As mulheres, pelo contrário, são personagens fortes, resolutas, impetuosas. Dona Anna é dotada de um espírito ardente, sedento por justiça, que não se conforma com o assassinato do pai e clama pela punição do culpado. Zerlina, a radiante noivinha de Masetto, apesar de se sentir atraída pela lábia de Don Giovanni, nada guarda do estereótipo da mocinha ingênua. Ela irradia sensualidade e vitalidade, como uma mulher plenamente ciente do seu poder de sedução. Fechando o trio de tipos femininos, Dona Elvira reforça o apelo trágico da obra, na pele de uma das vítimas de Don Giovanni que, mesmo desonrada e desprezada por ele, não consegue se libertar da paixão pelo libertino. Ela enfrenta o rígido código de conduta de seu tempo, abandona tudo e sai no encalço de Don Giovanni, arrastada por um misto de ódio e amor desesperado e dividida entre o dever moral de desmascarar o ex-amante, evitando que ele arruíne a vida e a honra de outras mulheres, e o ímpeto de protegê-lo dos seus perseguidores.

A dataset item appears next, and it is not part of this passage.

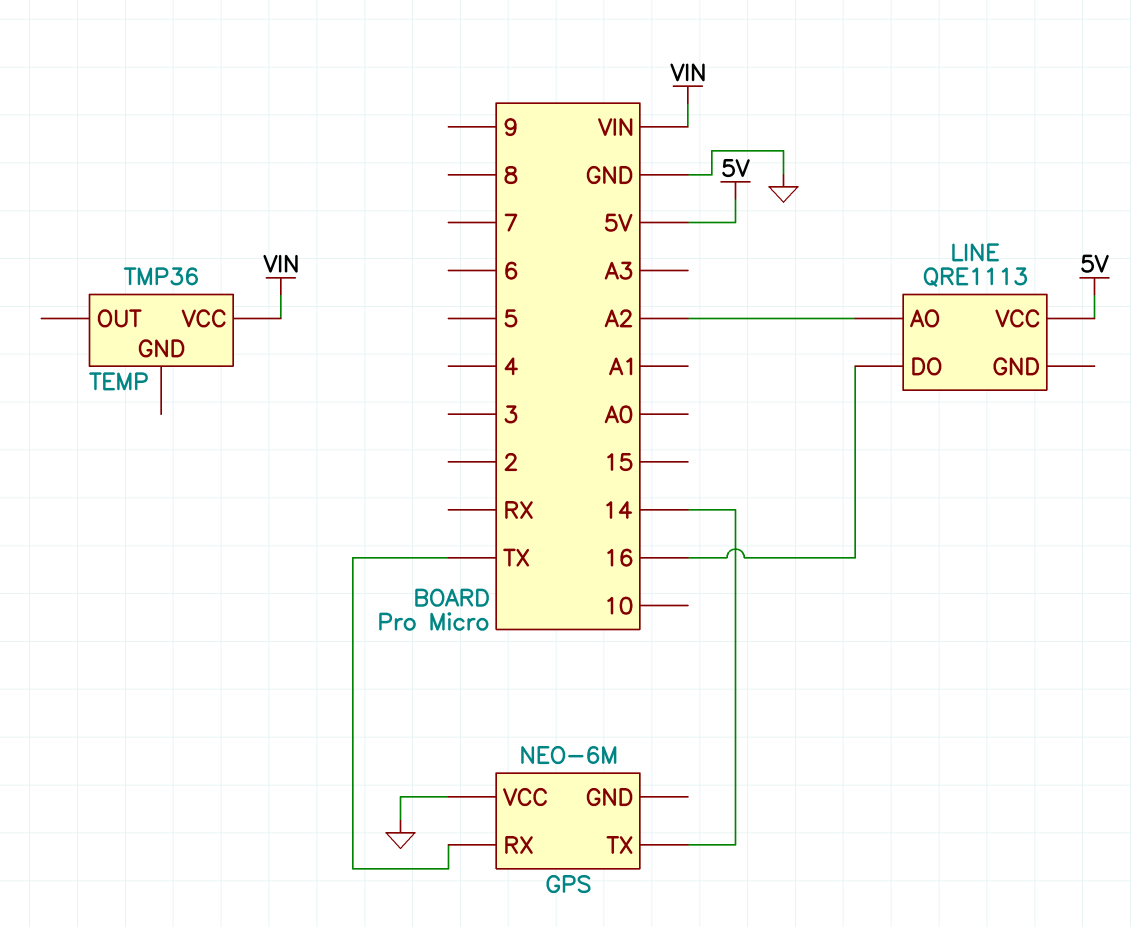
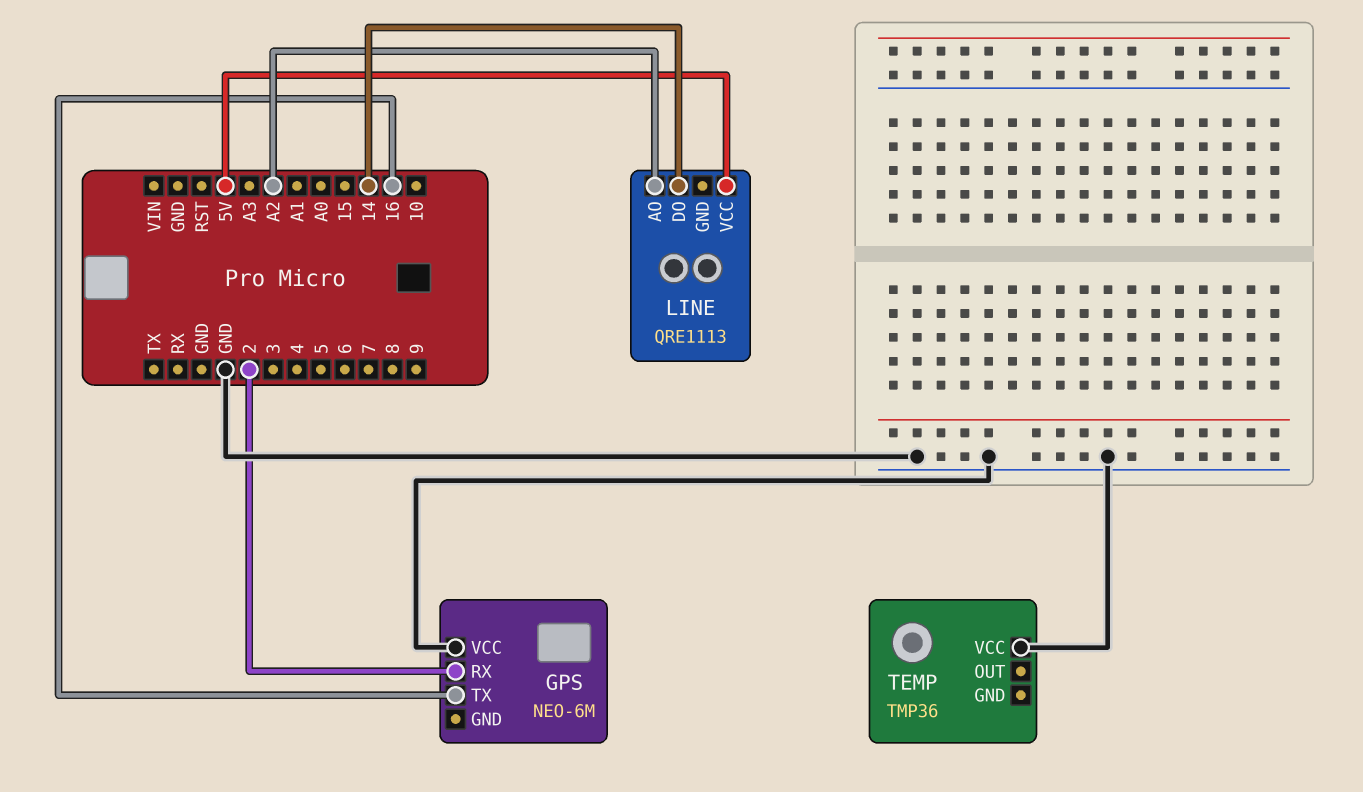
GPS pin RX: TX -> 2
GPS pin TX: 14 -> 16
LINE pin DO: 16 -> 14
TEMP pin VCC: VIN -> GND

Don Giovanni estreou em Praga em 1787, portanto, apenas dois anos antes da eclosão da Revolução Francesa, que provocaria um turbilhão em toda a Europa. Mozart era um entusiasta dos ideais iluministas – como ficaria mais explícito em A Flauta Mágica, sua última ópera, cuja estreia se deu em 1791, em Viena −, e seu Don Giovanni não deixa de ser um retrato de um ordenamento social e político à beira de entrar em colapso, assim como um prenúncio de um novo tempo prestes a se instaurar. A força e a potência de suas personagens femininas também seriam prova da intuição deste gênio visionário quanto à futura, repleta de percalços e ainda longe de ser plenamente alcançada emancipação das mulheres? É difícil dizer, mas é magnífíca a forma como esse prodígio musical fez das vítimas de um assediador decadente personagens dotadas de dignidade e altivez e determinadas a conduzir seus próprios destinos.
Gostei parabéns
Rosângela, adorei. Para Lacan, Dom Giovanni, dom Juan, é uma fantasia feminina. Esse homem super potente capaz de conquistar todas as mulheres.
Ótimo texto, como tudo q vc escreve. Bj
Parabéns pelo texto. ótimo. Bj
Delícia de texto! Parabéns, mais um entre tantos que merece!
Delícia de texto! Li em fôlego só, encantada!
Delícia de texto! Meu presente de hoje!